The Superintendent of Bankruptcy is an entity of Industry Canada, and is the individual who administers the Bankruptcy and Insolvency Act through appointed officers. These officers are Trustees in Bankruptcy. The Trustee in Bankruptcy’s role is to administer a consumer proposal or bankruptcy on behalf of the creditors and the people who owe money.

A bankruptcy and a consumer proposal are both powerful in that, once filed, all collection and enforcement action being made by unsecured creditors stops, interest stops, and in many cases the overall amount of debt is reduced.

That being said, a consumer proposal bears less strings than bankruptcy and should always be considered as option number 1 – bankruptcy is generally a last resort measure.

In a consumer proposal, a proposal is made to your creditors – basically you are offering them a sum of money to be repaid through the Trustee over a term of, typically, 5 years.

  • Your creditors have a specified amount of time to accept or reject the proposal.
  • If no one responds, the proposal is accepted.
  • If the majority creditor(s) accepts, the proposal is accepted.
  • If a proposal is accepted you make a single monthly payment to the Trustee for the term proposed. You can pay off the proposal at any time. You have no ongoing income reporting requirements to your Trustee.

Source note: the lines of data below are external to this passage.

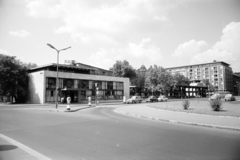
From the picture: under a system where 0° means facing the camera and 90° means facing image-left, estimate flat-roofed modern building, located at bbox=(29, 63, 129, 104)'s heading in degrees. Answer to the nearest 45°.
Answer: approximately 315°
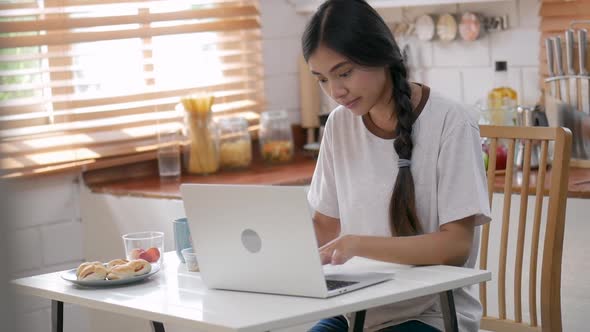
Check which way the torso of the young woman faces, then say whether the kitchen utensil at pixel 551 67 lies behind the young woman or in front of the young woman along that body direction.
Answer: behind

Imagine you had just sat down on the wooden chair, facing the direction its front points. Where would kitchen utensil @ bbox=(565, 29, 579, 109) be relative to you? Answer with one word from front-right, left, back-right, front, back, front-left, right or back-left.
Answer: back-right

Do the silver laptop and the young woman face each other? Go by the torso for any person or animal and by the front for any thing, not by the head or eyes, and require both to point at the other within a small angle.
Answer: yes

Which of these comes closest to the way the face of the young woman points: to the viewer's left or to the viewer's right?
to the viewer's left

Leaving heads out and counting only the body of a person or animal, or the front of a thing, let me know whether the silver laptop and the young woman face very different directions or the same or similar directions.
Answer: very different directions

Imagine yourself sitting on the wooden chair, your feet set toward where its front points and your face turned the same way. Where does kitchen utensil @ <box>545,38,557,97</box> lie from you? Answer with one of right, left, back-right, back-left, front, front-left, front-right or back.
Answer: back-right

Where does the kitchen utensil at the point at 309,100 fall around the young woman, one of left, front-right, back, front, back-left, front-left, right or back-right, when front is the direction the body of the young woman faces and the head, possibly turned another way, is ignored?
back-right

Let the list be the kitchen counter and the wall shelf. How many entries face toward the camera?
2

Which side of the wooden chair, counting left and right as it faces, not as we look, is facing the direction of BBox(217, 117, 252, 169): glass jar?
right

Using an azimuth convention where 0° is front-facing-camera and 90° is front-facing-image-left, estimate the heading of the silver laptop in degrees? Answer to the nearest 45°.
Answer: approximately 225°

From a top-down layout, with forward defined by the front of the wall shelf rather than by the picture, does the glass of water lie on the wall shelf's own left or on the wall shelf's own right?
on the wall shelf's own right
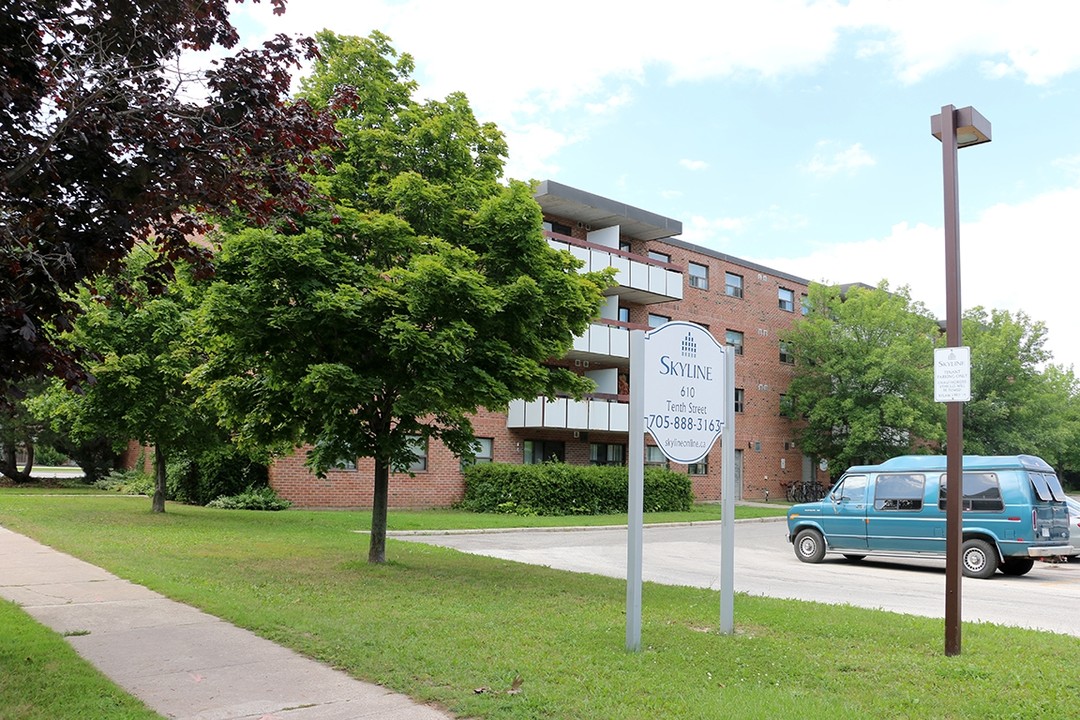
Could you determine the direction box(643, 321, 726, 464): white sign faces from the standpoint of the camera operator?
facing the viewer and to the right of the viewer

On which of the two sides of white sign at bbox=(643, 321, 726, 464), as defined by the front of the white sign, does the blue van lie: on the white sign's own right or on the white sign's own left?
on the white sign's own left

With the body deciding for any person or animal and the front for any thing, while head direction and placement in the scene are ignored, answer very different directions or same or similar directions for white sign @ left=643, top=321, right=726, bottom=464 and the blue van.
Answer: very different directions

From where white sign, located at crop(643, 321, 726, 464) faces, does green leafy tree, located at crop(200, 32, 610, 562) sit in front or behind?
behind

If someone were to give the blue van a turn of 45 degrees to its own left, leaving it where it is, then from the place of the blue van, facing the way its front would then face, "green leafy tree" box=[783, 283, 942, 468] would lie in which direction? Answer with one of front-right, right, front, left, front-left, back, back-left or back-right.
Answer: right

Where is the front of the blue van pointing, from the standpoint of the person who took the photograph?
facing away from the viewer and to the left of the viewer

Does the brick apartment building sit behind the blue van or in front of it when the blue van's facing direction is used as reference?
in front

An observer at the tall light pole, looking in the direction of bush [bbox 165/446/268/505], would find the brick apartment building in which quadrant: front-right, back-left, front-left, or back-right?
front-right

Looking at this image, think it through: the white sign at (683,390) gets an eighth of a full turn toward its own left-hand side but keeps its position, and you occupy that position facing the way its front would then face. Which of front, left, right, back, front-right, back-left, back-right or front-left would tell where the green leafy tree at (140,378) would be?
back-left

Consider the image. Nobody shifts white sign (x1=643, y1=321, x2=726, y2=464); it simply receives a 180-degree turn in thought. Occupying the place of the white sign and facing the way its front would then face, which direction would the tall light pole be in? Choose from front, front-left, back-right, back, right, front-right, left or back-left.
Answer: back-right

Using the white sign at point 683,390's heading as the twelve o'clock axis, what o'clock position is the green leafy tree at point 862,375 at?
The green leafy tree is roughly at 8 o'clock from the white sign.

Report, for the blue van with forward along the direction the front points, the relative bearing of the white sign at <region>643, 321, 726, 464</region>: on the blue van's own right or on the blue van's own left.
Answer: on the blue van's own left
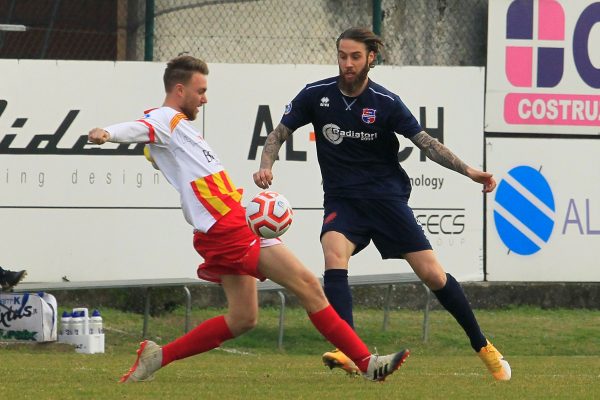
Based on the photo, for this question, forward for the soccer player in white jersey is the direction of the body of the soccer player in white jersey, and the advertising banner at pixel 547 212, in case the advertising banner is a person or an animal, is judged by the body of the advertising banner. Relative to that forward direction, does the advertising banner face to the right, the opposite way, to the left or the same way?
to the right

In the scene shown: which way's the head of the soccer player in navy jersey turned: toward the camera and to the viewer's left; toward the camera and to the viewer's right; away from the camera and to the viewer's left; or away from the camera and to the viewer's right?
toward the camera and to the viewer's left

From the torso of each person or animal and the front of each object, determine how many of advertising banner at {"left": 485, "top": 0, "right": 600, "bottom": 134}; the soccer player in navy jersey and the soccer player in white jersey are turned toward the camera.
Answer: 2

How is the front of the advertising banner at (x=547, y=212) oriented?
toward the camera

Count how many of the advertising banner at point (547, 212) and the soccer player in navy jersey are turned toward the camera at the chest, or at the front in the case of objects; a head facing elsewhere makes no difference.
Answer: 2

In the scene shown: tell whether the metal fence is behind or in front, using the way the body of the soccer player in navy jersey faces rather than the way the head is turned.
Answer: behind

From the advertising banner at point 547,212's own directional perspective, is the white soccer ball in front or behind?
in front

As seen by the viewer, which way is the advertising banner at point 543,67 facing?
toward the camera

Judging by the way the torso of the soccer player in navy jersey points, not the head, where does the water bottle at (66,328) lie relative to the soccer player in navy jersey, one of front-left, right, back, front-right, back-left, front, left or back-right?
back-right

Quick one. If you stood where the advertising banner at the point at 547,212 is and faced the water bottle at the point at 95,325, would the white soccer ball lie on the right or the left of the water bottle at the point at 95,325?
left

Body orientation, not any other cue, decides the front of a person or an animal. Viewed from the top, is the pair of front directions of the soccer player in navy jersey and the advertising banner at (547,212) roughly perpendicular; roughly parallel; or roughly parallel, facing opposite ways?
roughly parallel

In a bankruptcy your creditors don’t get a choice to accept or reject.

  • You make a monthly payment to the Trustee in Bankruptcy over 9 or 21 months in a first time bankruptcy, depending on your income. There are maximum income thresholds set out and if your income exceeds those thresholds the term of your bankruptcy payment extends from 9 to 21 months.
  • During your bankruptcy you have to report your income and any changes to your financial circumstances to the Trustee.
  • If you come into any significant sums of money you may have to pay surplus income to the Trustee.

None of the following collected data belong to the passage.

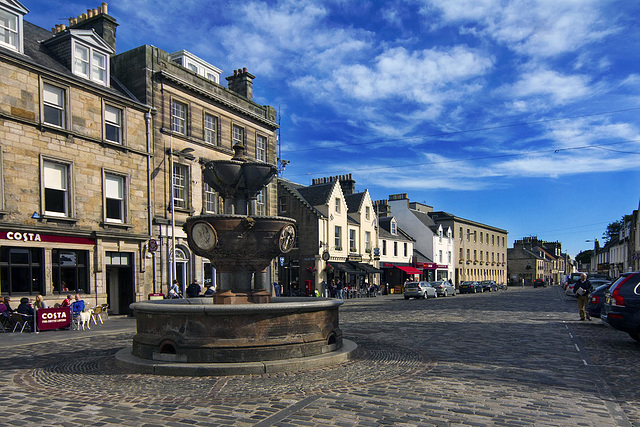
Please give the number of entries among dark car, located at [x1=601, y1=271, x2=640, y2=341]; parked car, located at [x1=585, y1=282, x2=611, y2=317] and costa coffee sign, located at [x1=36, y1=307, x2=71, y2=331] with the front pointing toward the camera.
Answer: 1

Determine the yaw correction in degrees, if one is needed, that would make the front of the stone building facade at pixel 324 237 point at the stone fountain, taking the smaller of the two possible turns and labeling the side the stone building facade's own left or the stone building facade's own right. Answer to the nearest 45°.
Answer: approximately 45° to the stone building facade's own right

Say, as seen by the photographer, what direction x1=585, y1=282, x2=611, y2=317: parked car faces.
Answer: facing away from the viewer and to the right of the viewer

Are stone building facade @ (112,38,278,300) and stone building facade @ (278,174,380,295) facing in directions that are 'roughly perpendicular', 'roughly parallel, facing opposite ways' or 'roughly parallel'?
roughly parallel

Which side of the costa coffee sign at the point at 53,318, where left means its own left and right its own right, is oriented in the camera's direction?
front

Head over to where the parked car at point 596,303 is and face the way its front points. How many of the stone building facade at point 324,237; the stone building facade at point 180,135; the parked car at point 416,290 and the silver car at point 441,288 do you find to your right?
0

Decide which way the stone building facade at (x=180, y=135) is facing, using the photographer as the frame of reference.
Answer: facing the viewer and to the right of the viewer

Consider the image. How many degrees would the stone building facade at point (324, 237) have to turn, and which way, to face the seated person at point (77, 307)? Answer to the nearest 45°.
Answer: approximately 45° to its right

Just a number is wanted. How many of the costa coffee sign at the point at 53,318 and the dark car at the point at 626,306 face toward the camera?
1

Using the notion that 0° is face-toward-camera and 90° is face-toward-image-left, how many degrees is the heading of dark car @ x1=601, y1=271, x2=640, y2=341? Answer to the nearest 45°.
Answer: approximately 225°

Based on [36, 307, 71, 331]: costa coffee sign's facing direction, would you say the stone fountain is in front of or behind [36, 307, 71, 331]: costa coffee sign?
in front

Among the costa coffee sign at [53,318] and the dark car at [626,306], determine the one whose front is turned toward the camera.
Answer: the costa coffee sign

A consumer proposal is removed from your credit report 3 years from the date it is paid in full. A bankruptcy remains for 6 years from the date of discharge.

Since the Trustee doesn’t represent you, going to one directly is never recommended. Any financial information you divulge can’t be taken back. Prior to meeting a Trustee you are best served to work with a financial representative who specializes in bankruptcy and consumer proposals – one who will represent you – to review and help you structure your financial information to be presented to a Trustee. Some may even help you negotiate the terms of your proposal or bankruptcy with the Trustee.

Both of these options are viable when it comes to debt relief – just make sure that you are not putting your financial affairs at risk by attending a Trustee before seeking real help.